The input:
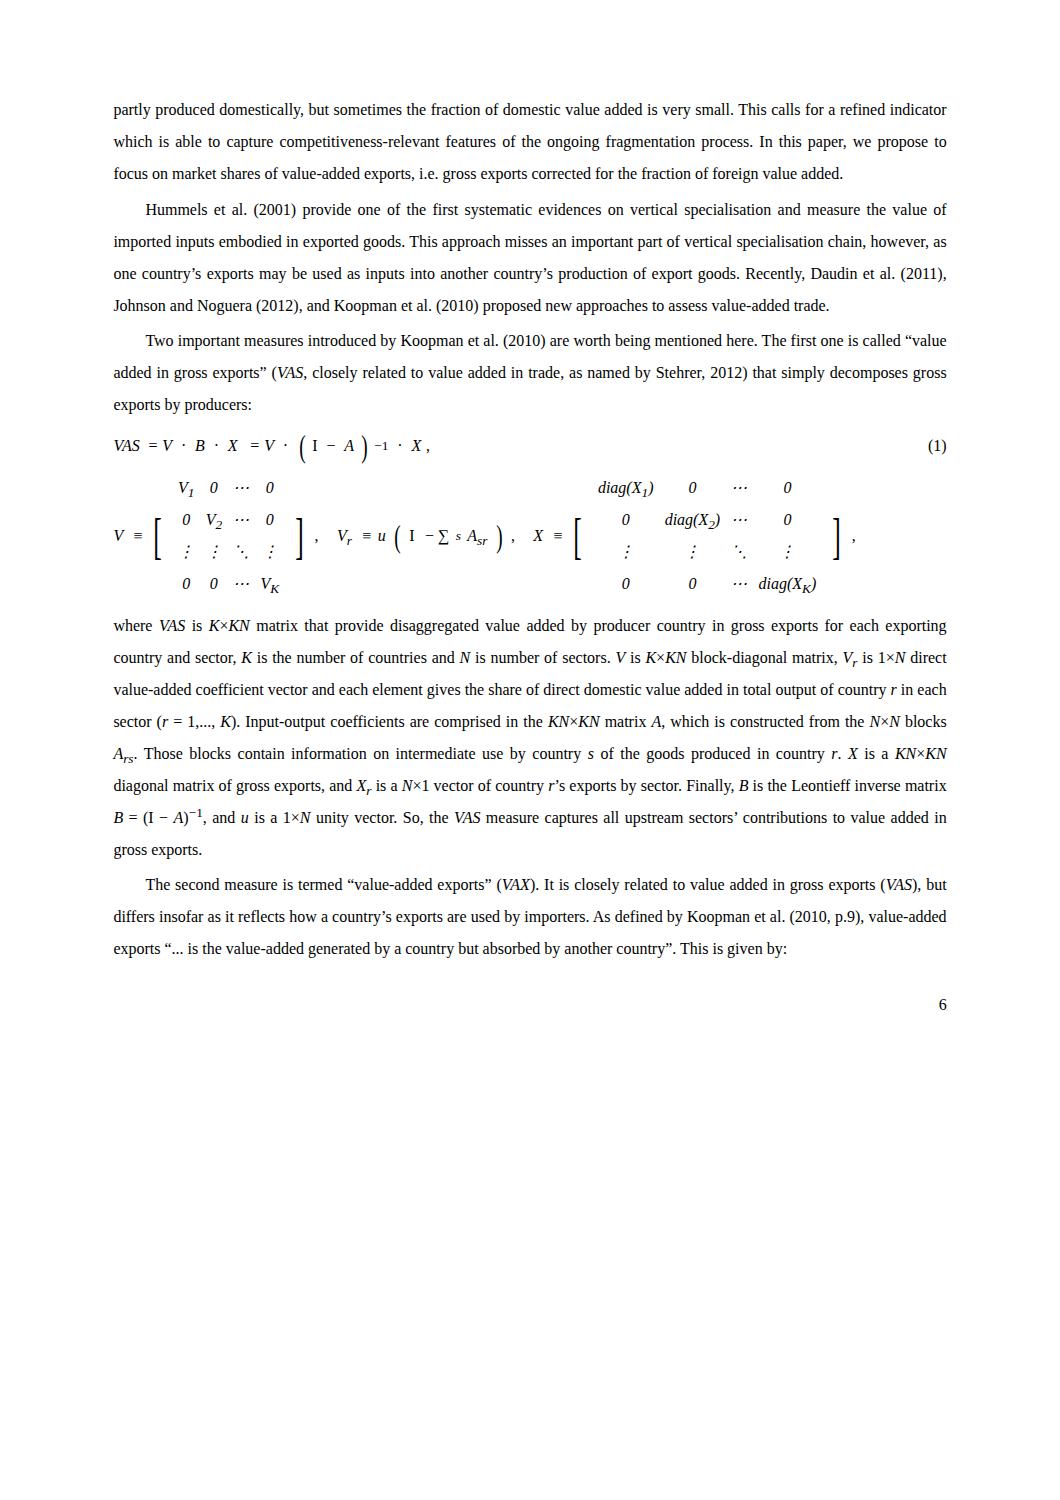partly produced domestically, but sometimes the fraction of domestic value added is very small. This calls for a refined indicator which is able to capture competitiveness-relevant features of the ongoing fragmentation process. In this paper, we propose to focus on market shares of value-added exports, i.e. gross exports corrected for the fraction of foreign value added.
Hummels et al. (2001) provide one of the first systematic evidences on vertical specialisation and measure the value of imported inputs embodied in exported goods. This approach misses an important part of vertical specialisation chain, however, as one country’s exports may be used as inputs into another country’s production of export goods. Recently, Daudin et al. (2011), Johnson and Noguera (2012), and Koopman et al. (2010) proposed new approaches to assess value-added trade.
Two important measures introduced by Koopman et al. (2010) are worth being mentioned here. The first one is called “value added in gross exports” (VAS, closely related to value added in trade, as named by Stehrer, 2012) that simply decomposes gross exports by producers:
VAS =V · B · X =V · (I − A)−1 · X, (1)
V ≡ [
| V 1 | 0 | ⋯ | 0 |
| 0 | V 2 | ⋯ | 0 |
| ⋮ | ⋮ | ⋱ | ⋮ |
| 0 | 0 | ⋯ | V K |
], Vr ≡u(I − ∑sAsr), X ≡ [
| diag(X 1 ) | 0 | ⋯ | 0 |
| 0 | diag(X 2 ) | ⋯ | 0 |
| ⋮ | ⋮ | ⋱ | ⋮ |
| 0 | 0 | ⋯ | diag(X K ) |
],
where VAS is K×KN matrix that provide disaggregated value added by producer country in gross exports for each exporting country and sector, K is the number of countries and N is number of sectors. V is K×KN block-diagonal matrix, Vr is 1×N direct value-added coefficient vector and each element gives the share of direct domestic value added in total output of country r in each sector (r = 1,..., K). Input-output coefficients are comprised in the KN×KN matrix A, which is constructed from the N×N blocks Ars. Those blocks contain information on intermediate use by country s of the goods produced in country r. X is a KN×KN diagonal matrix of gross exports, and Xr is a N×1 vector of country r’s exports by sector. Finally, B is the Leontieff inverse matrix B = (I − A)−1, and u is a 1×N unity vector. So, the VAS measure captures all upstream sectors’ contributions to value added in gross exports.
The second measure is termed “value-added exports” (VAX). It is closely related to value added in gross exports (VAS), but differs insofar as it reflects how a country’s exports are used by importers. As defined by Koopman et al. (2010, p.9), value-added exports “... is the value-added generated by a country but absorbed by another country”. This is given by:
6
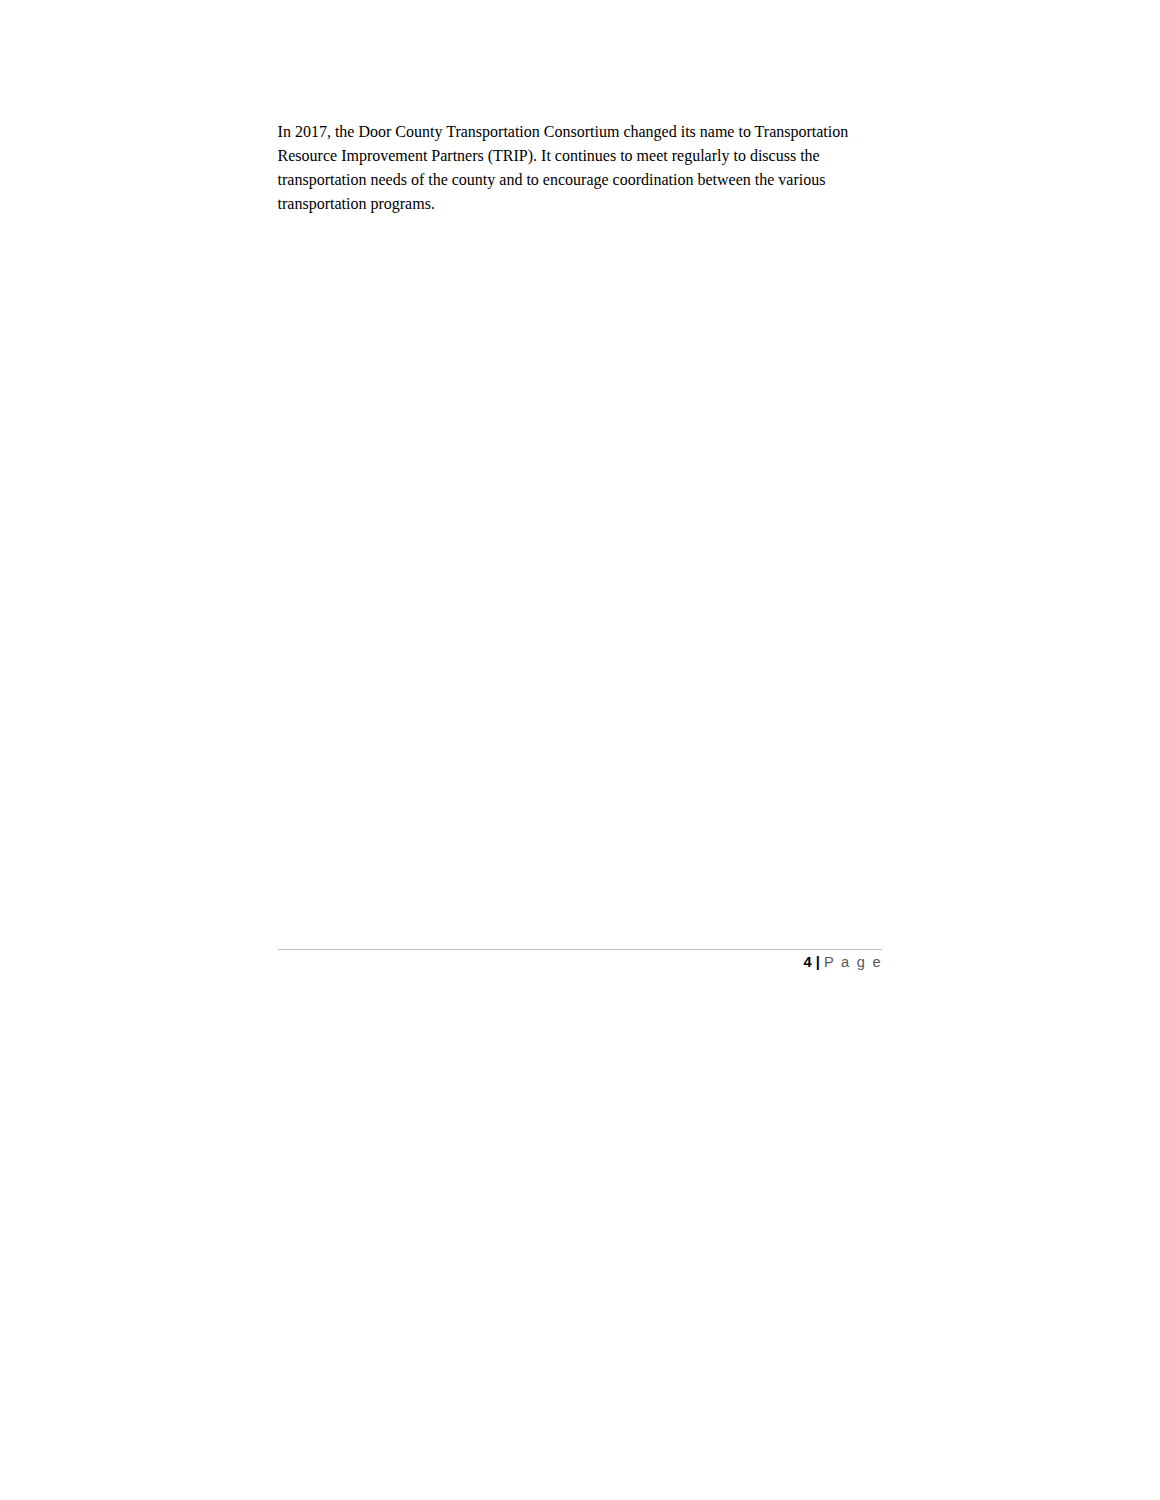In 2017, the Door County Transportation Consortium changed its name to Transportation Resource Improvement Partners (TRIP). It continues to meet regularly to discuss the transportation needs of the county and to encourage coordination between the various transportation programs.
4 | P a g e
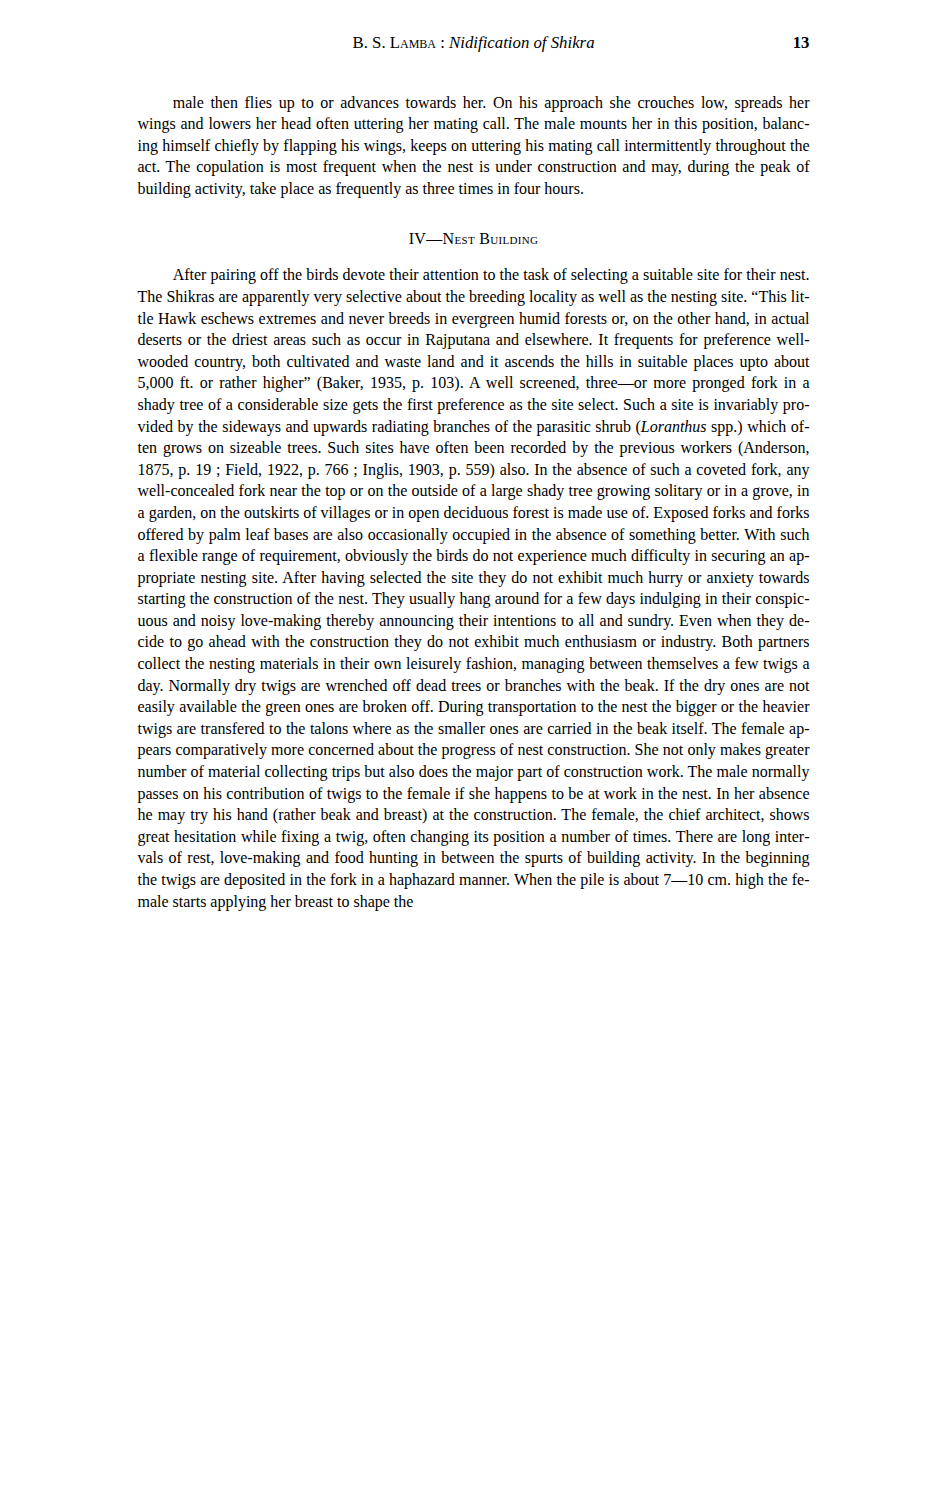B. S. Lamba : Nidification of Shikra 13
male then flies up to or advances towards her. On his approach she crouches low, spreads her wings and lowers her head often uttering her mating call. The male mounts her in this position, balancing himself chiefly by flapping his wings, keeps on uttering his mating call intermittently throughout the act. The copulation is most frequent when the nest is under construction and may, during the peak of building activity, take place as frequently as three times in four hours.
IV—Nest Building
After pairing off the birds devote their attention to the task of selecting a suitable site for their nest. The Shikras are apparently very selective about the breeding locality as well as the nesting site. “This little Hawk eschews extremes and never breeds in evergreen humid forests or, on the other hand, in actual deserts or the driest areas such as occur in Rajputana and elsewhere. It frequents for preference well-wooded country, both cultivated and waste land and it ascends the hills in suitable places upto about 5,000 ft. or rather higher” (Baker, 1935, p. 103). A well screened, three—or more pronged fork in a shady tree of a considerable size gets the first preference as the site select. Such a site is invariably provided by the sideways and upwards radiating branches of the parasitic shrub (Loranthus spp.) which often grows on sizeable trees. Such sites have often been recorded by the previous workers (Anderson, 1875, p. 19 ; Field, 1922, p. 766 ; Inglis, 1903, p. 559) also. In the absence of such a coveted fork, any well-concealed fork near the top or on the outside of a large shady tree growing solitary or in a grove, in a garden, on the outskirts of villages or in open deciduous forest is made use of. Exposed forks and forks offered by palm leaf bases are also occasionally occupied in the absence of something better. With such a flexible range of requirement, obviously the birds do not experience much difficulty in securing an appropriate nesting site. After having selected the site they do not exhibit much hurry or anxiety towards starting the construction of the nest. They usually hang around for a few days indulging in their conspicuous and noisy love-making thereby announcing their intentions to all and sundry. Even when they decide to go ahead with the construction they do not exhibit much enthusiasm or industry. Both partners collect the nesting materials in their own leisurely fashion, managing between themselves a few twigs a day. Normally dry twigs are wrenched off dead trees or branches with the beak. If the dry ones are not easily available the green ones are broken off. During transportation to the nest the bigger or the heavier twigs are transfered to the talons where as the smaller ones are carried in the beak itself. The female appears comparatively more concerned about the progress of nest construction. She not only makes greater number of material collecting trips but also does the major part of construction work. The male normally passes on his contribution of twigs to the female if she happens to be at work in the nest. In her absence he may try his hand (rather beak and breast) at the construction. The female, the chief architect, shows great hesitation while fixing a twig, often changing its position a number of times. There are long intervals of rest, love-making and food hunting in between the spurts of building activity. In the beginning the twigs are deposited in the fork in a haphazard manner. When the pile is about 7—10 cm. high the female starts applying her breast to shape the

Problem statement: Using the listing above, return word for word each line from the one that has "diag(X 2 ) | ⋯ | 0 |" through the one that has "where VAS is", and no line outside that range.

Response to the task:
| 0 | diag(X 2 ) | ⋯ | 0 |
| ⋮ | ⋮ | ⋱ | ⋮ |
| 0 | 0 | ⋯ | diag(X K ) |
],
where VAS is K×KN matrix that provide disaggregated value added by producer country in gross exports for each exporting country and sector, K is the number of countries and N is number of sectors. V is K×KN block-diagonal matrix, Vr is 1×N direct value-added coefficient vector and each element gives the share of direct domestic value added in total output of country r in each sector (r = 1,..., K). Input-output coefficients are comprised in the KN×KN matrix A, which is constructed from the N×N blocks Ars. Those blocks contain information on intermediate use by country s of the goods produced in country r. X is a KN×KN diagonal matrix of gross exports, and Xr is a N×1 vector of country r’s exports by sector. Finally, B is the Leontieff inverse matrix B = (I − A)−1, and u is a 1×N unity vector. So, the VAS measure captures all upstream sectors’ contributions to value added in gross exports.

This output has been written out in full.